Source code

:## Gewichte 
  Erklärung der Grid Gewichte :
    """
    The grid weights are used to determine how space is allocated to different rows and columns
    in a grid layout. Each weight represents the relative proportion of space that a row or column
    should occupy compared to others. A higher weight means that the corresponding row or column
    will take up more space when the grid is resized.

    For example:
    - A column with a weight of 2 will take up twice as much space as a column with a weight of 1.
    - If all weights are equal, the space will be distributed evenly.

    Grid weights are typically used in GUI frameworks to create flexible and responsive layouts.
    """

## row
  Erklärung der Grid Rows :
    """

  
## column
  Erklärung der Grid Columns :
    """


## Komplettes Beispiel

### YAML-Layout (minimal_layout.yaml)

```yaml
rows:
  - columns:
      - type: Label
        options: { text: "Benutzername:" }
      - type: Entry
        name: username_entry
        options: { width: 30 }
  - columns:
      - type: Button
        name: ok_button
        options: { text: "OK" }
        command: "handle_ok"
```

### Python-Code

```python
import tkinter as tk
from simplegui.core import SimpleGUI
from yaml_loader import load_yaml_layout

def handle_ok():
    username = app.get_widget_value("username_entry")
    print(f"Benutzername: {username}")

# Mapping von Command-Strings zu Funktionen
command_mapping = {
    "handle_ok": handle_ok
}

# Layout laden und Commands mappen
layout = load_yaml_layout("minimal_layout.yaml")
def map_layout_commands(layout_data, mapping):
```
※ ※ ※
_EXERCISE DESCRIPTION_: Above is a listing; print exactly its lines from the one with "will take up more" through the one with "- If all weights", and no other lines.

_RESULT OF THE TASK_:
    will take up more space when the grid is resized.

    For example:
    - A column with a weight of 2 will take up twice as much space as a column with a weight of 1.
    - If all weights are equal, the space will be distributed evenly.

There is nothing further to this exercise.